Classroom barrack at an elementary school in the Barelas neighborhood of Albuquerque (Photo by Marisa Demarco / Source NM)
State officials want people to give their opinions on the action plan to reform New Mexico’s education system.
The plan comes in response to the Yazzie-Martinez lawsuit that unveiled a history of failures by the state in providing adequate education for a majority of public school students. The case resulted in the court ordering New Mexico to fix the system.
The work ahead? A substantial overhaul after “decades of neglect and underfunding” that affected young people with disabilities, those learning English, Native Americans, and students from families with low incomes, the action report summarizes.
The Yazzie-Martinez judgment identified at-risk students as 70% of the total K-12 population in the state.
The state’s 55-page followup four years after the ruling also outlines several efforts by the state to adhere to the court order.
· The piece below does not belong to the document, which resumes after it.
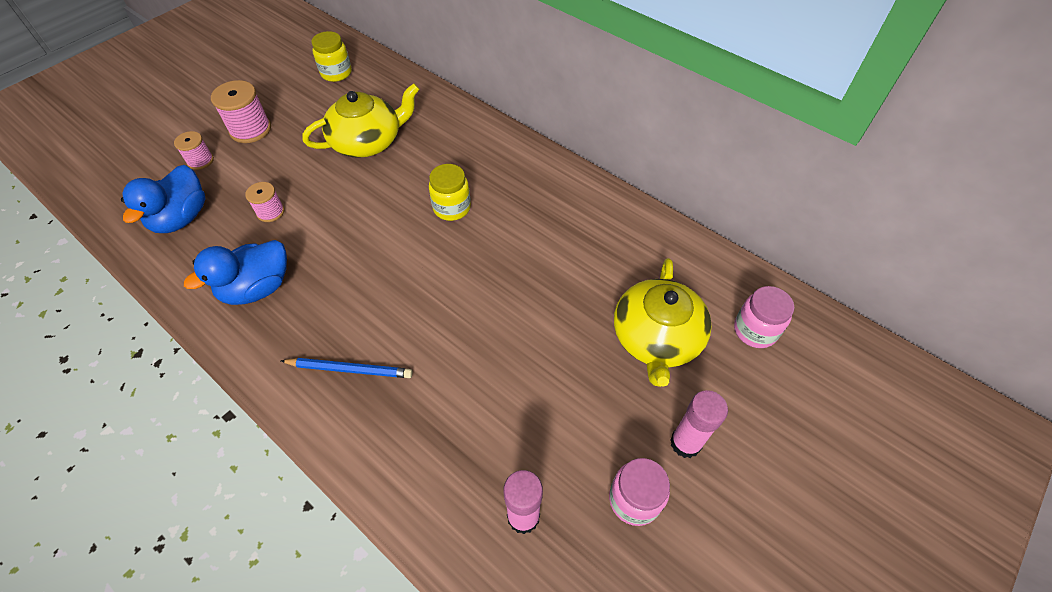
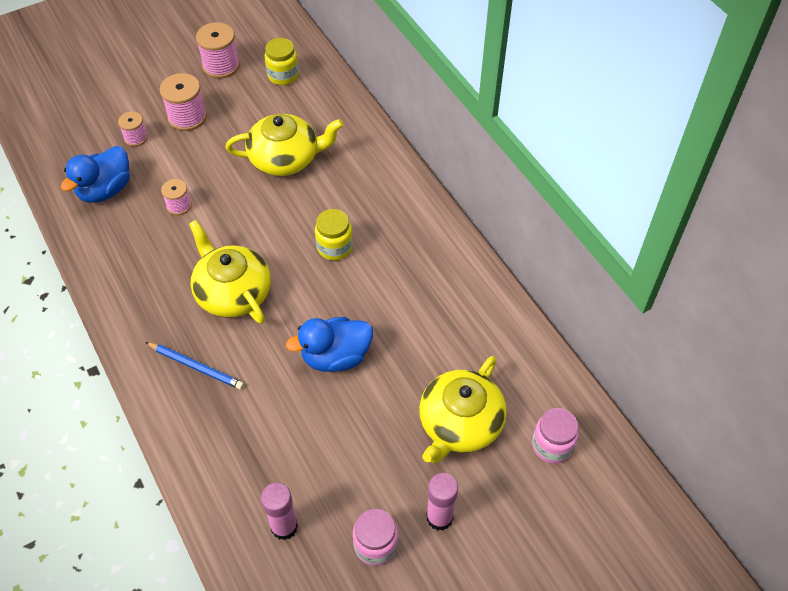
camera: 20 degrees right, 0 degrees up
(257, 288) = (147, 273): blue duck -> blue duck (335, 357)
(270, 78) = (221, 65): none -> pink spool
(362, 280) = (233, 292): none -> yellow teapot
One, the state says it is working on a plan with tribal leaders to build out a curriculum model that uses traditional languages and cultural preservation, with a long term plan to create community-based Native American language programs.
The hope is that this model will boost reading and math proficiency rates for Native American students by 50% by the end of the 2025-26 school year, according to the PED. In 2019, proficiency rates for this group of students was 25% in reading and 12% in math.
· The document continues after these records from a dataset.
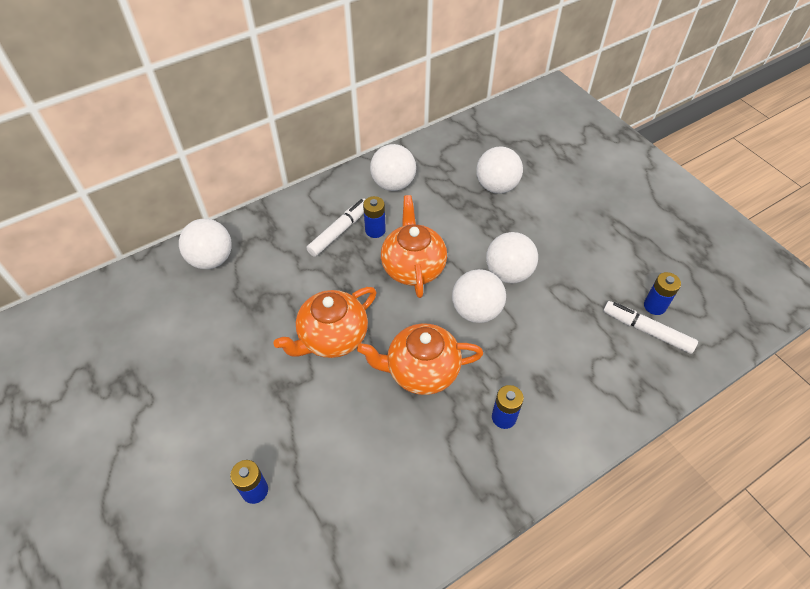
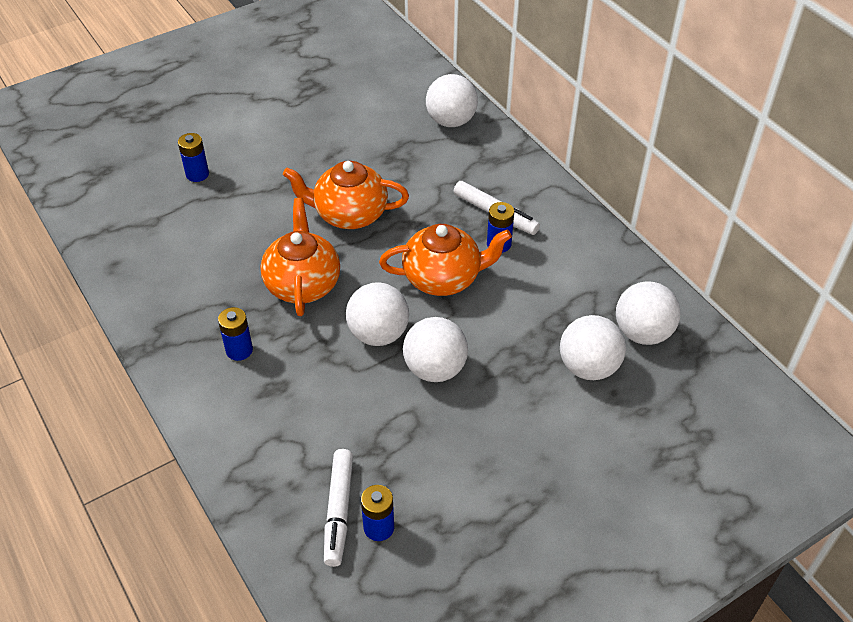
camera: 90 degrees right, 5 degrees down
(332, 337) = (349, 214): orange teapot -> orange teapot turned 45 degrees counterclockwise
(393, 184) = (579, 259): white ball -> white ball (642, 333)
(647, 331) = (339, 510): white marker -> white marker turned 150 degrees clockwise

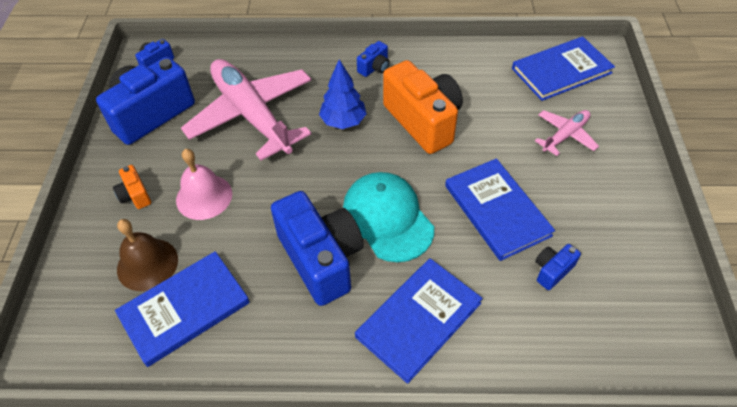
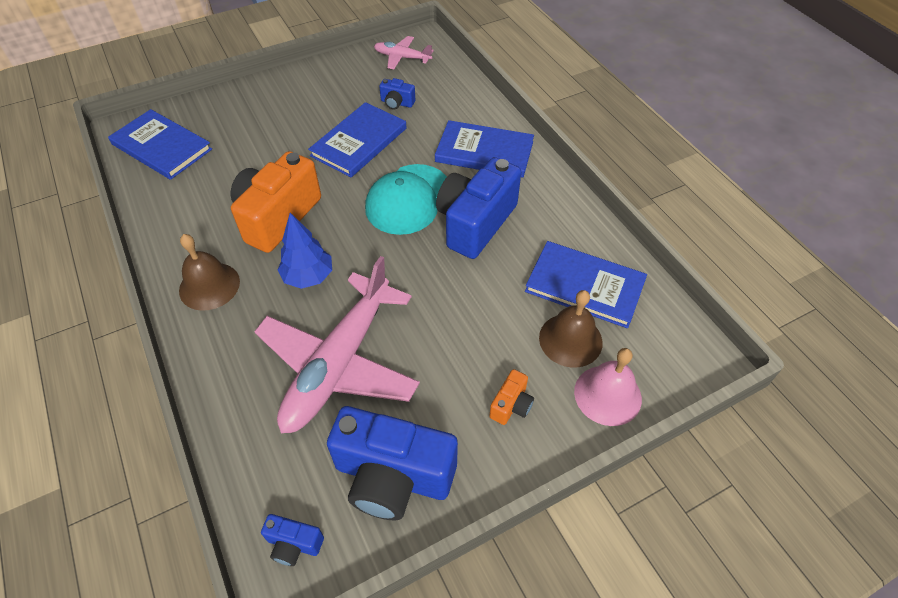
camera: 120 degrees left, 0 degrees up
(204, 196) = (472, 341): pink bell -> pink bell (607, 395)
(374, 68) = (209, 286): blue camera -> brown bell
(565, 135) = (252, 126): pink plane -> pink plane (402, 57)

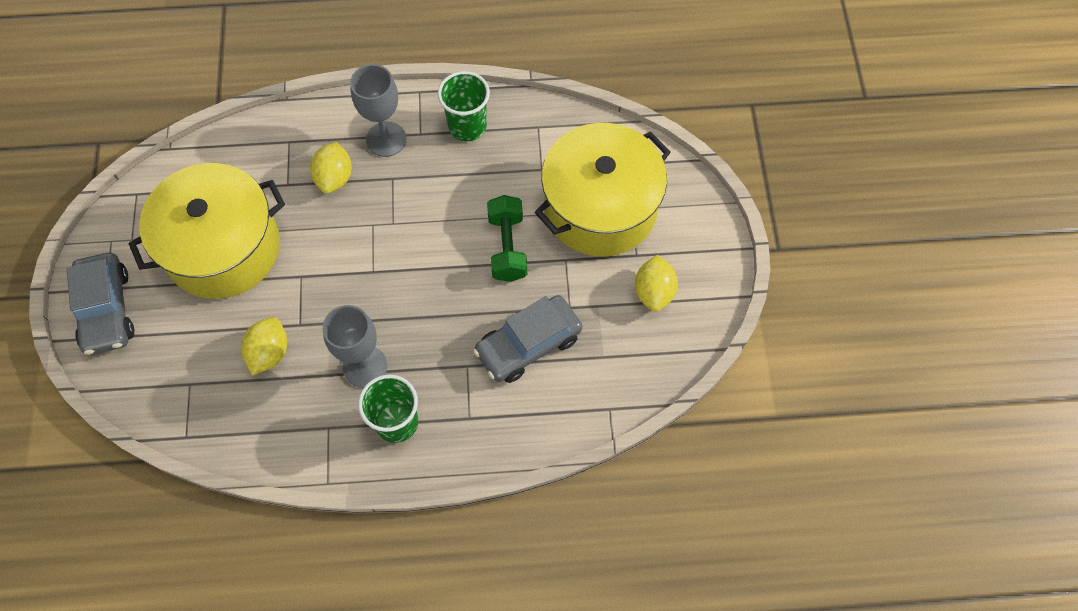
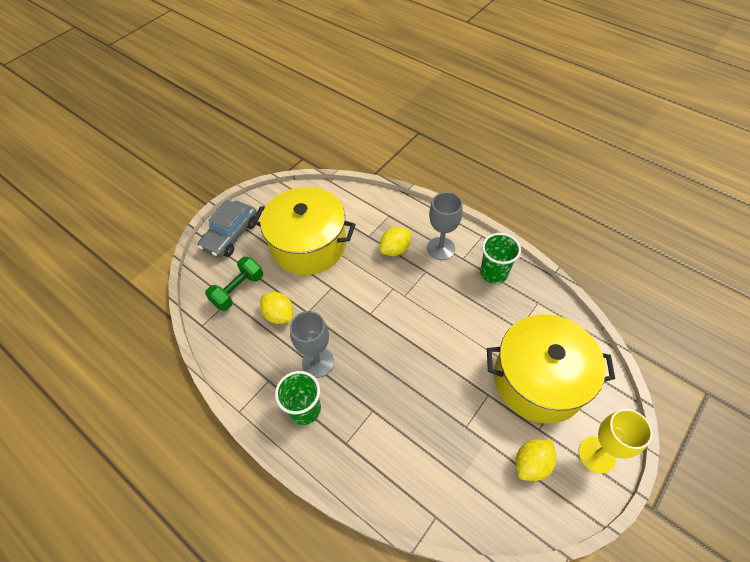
camera: 45 degrees right, 10 degrees down
(269, 353) = (279, 315): yellow lemon -> yellow lemon turned 75 degrees clockwise
(507, 247) = (458, 359): green dumbbell -> green dumbbell (238, 290)
(528, 344) = (420, 428): grey car -> none
(701, 237) = (597, 454): none -> yellow goblet

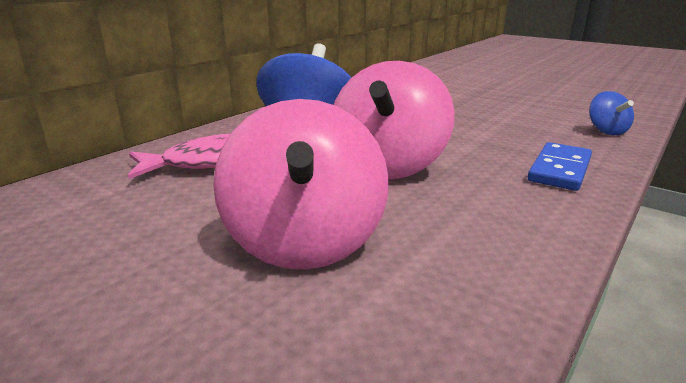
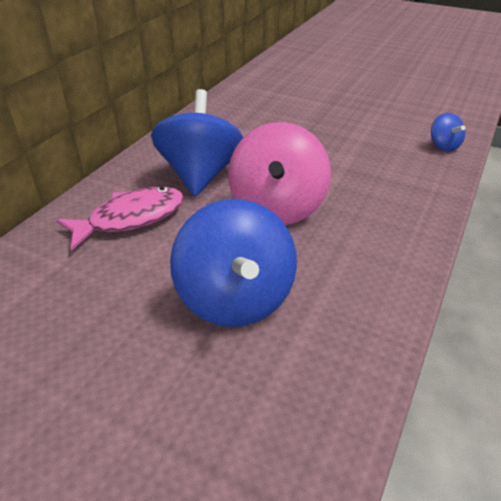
camera: 10 degrees left, 15 degrees up
(304, 241) = (235, 298): pink spinning top -> blue spinning top
(560, 170) = (409, 199): blue domino -> none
Money is a key example of support for this need. New Mexico has increased its payments to the Indian Education Fund, aid that goes directly to tribal education departments, from $1.8 million 2019 to $15 million in 2023. The bulk of this funding is going toward growing tribal library systems to offer greater resources, such as broadband internet.
In total, New Mexico has 89 school districts. The Yazzie-Martinez judgment highlights 23 that have the highest rate of at-risk students.
School districts in Gallup, Cuba, Albuquerque and Las Cruces are part of these focus districts, and many struggled with internet access for students before and during pandemic-era remote learning.
Comment on the education action plan
Send your written input to [email protected]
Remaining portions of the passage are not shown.